Священник задумался.

– Да кто же тебя-то этому научил? – спросил он наконец.

– Я и сама не знаю, батюшка, – отвечала Настя, – как я этому научилась. Жизнь моя уж такая была Божьим промышлением. Видите, я из здешней же деревни; не было у меня ни отца, ни матери, а жила я при мачехе, оттого и пошло мне прозвище: Сиротинка. Раз ехала здесь одна барыня; мы в ту пору погорели; лицо ли ей мое приглянулось, так ли она над нами сжалилась, только дала она мачехе денег, а меня увезла в Питер, к себе в дом. На первых порах приводили меня к ней в хоромы, показывали меня гостям и лакомили, да велела она приходить к ней каждый день, чтобы обо мне не забыть. Только потом барыне стало как-то некогда: приду к ней, то она едет, то уехала со двора, то одевается, то гостей принимает. Тем временем жила я у ней во дворе между чужими: грустна и темна была моя жизнь. Бывало, не только меня никто не приголубит, а иногда целый день и не накормят; и уж доставалось мне, горемычной, от слуг в барском доме: только и видела, что толчки, только и слышала, что зовут меня дармоедкой; говорили, что барыня взяла меня, да сама не знает зачем. Приходилось мне невтерпеж. Однажды, проголодав целый день, поплелась я в барские хоромы и просила усильно, чтобы меня к барыне допустили. Как наконец доложили ей обо мне, я сквозь двери услышала, что барыня прогневалась и вскрикнула: «Ах, как она мне надоела!.. Не до нее мне теперь… Скажи, что после…» Я вся так и обомлела. Не понимала я тогда, что со мной творится; знала только, что некуда мне головы приклонить. Часто хотелось до деревни добраться, чтобы по крайней мере с своими быть, хоть опять к мачехе, но как за это приняться – не знала. И была я все это время будто во сне и, как собачонка, лишь искала, где бы поесть да как бы на печке погреться да от побоев укрыться. Однажды ключница взяла меня за руку и говорит: «Ну, пойдем-ка, нашли тебе место, не век тебе баклуши бить, вот я тебя в школу отведу, в ученье, там тебя каждый день сечь будут, забудешь день-деньской есть просить да съестное красть».

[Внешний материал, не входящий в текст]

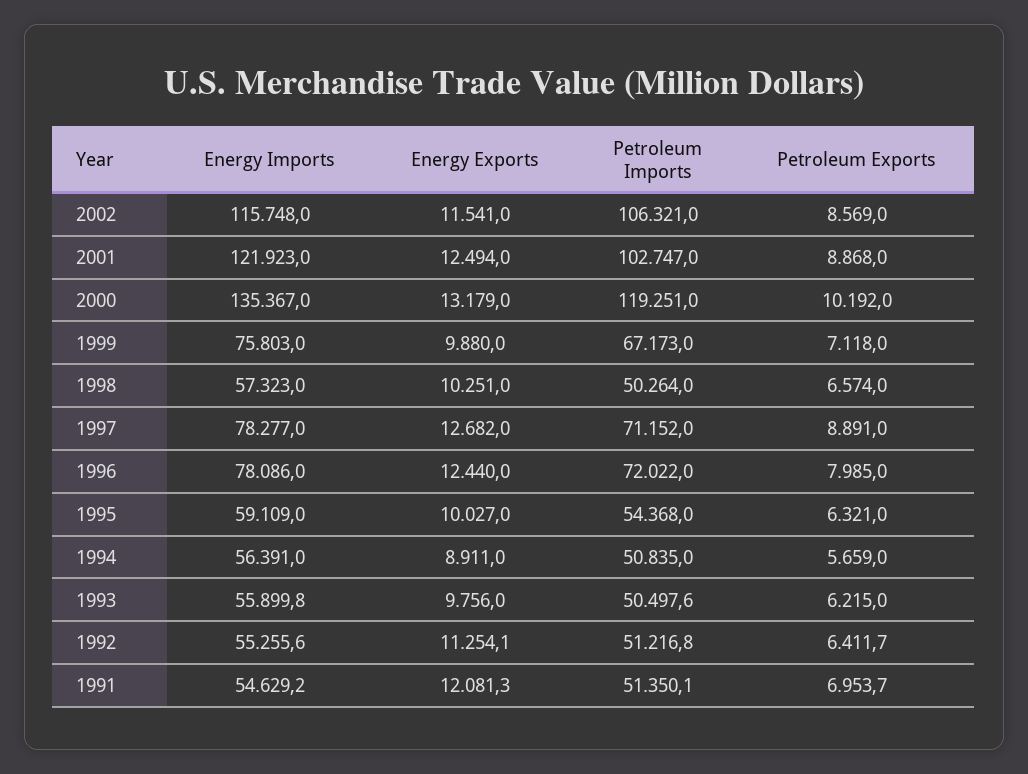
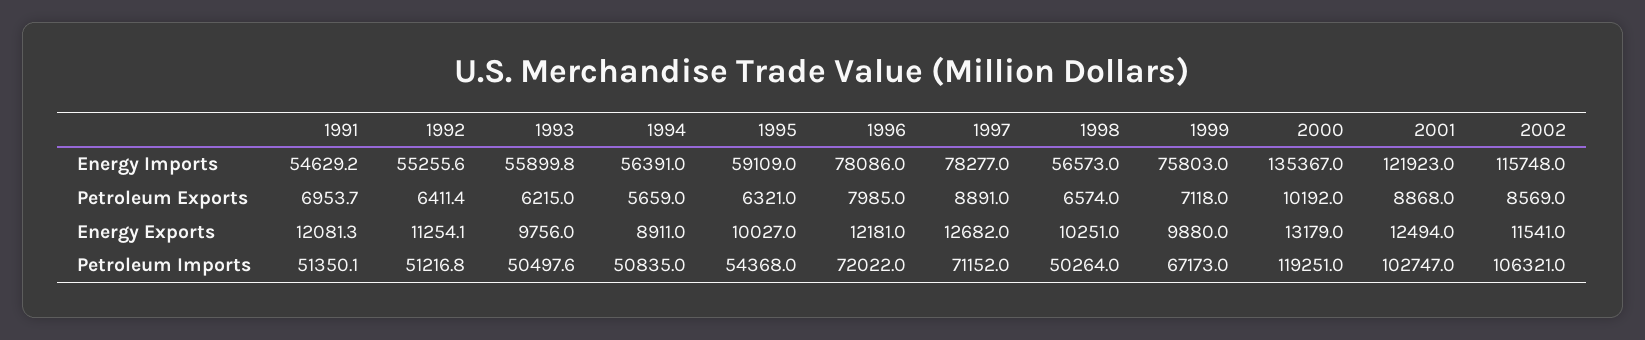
Energy Imports, 1998: 57323 -> 56573
Energy Exports, 1996: 12440 -> 12181
Petroleum Exports, 1992: 6411.7 -> 6411.4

Я испугалась, затряслась всем телом, а делать было нечего, поплелась я за ключницей, думая, что тут и смерть моя будет. И теперь об этой минуте без ужаса вспомнить не могу. Пришли мы в какой-то дом, был он недалеко, вхожу – вижу: пропасть детей, моих же лет, сидят все рядышком на скамейках; и жутко и страшно мне стало. Но вот подошла ко мне какая-то женщина: ключница поговорила с ней о чем-то, чего я не поняла, поговорила и ушла. Оставшись одна, я еще больше испугалась, но незнакомая женщина, которая, как я узнала после, называлась смотрительницею, приласкала меня, вычесала, вымыла, дала мне сбитню и потом посадила на скамейку между другими детьми. Дети пели песни, играли, бегали, ходили мерным шагом, но все это мне казалось страшно, все я дичилась, все сидела поодаль и только того и ждала, скоро ли меня сечь станут: одно это я и понимала; но, однако ж, меня не высекли, а еще накормили. К вечеру смотрительница опять меня приласкала, отпустила домой и велела на другой день приходить пораньше. До дома, как я вам сказывала, было недалеко: всего двора через два. Хоть меня в школе и не секли, но я очень обрадовалась, что отпустили домой, прибежала я опрометью, нашла свой уголок, свернулась в клубок, крепко заснула и проспала бы до обедни, если бы повариха не выдернула из-под меня войлока и не толкнула ногою. «Убирайся ты отсюда в школу, – сказала она, – и без тебя тут тесно». Не знаю, зачем поварихе хотелось меня выгнать, а сдается мне, что у ней в это время было на уме что-то недоброе и что я ей в чем-то мешала.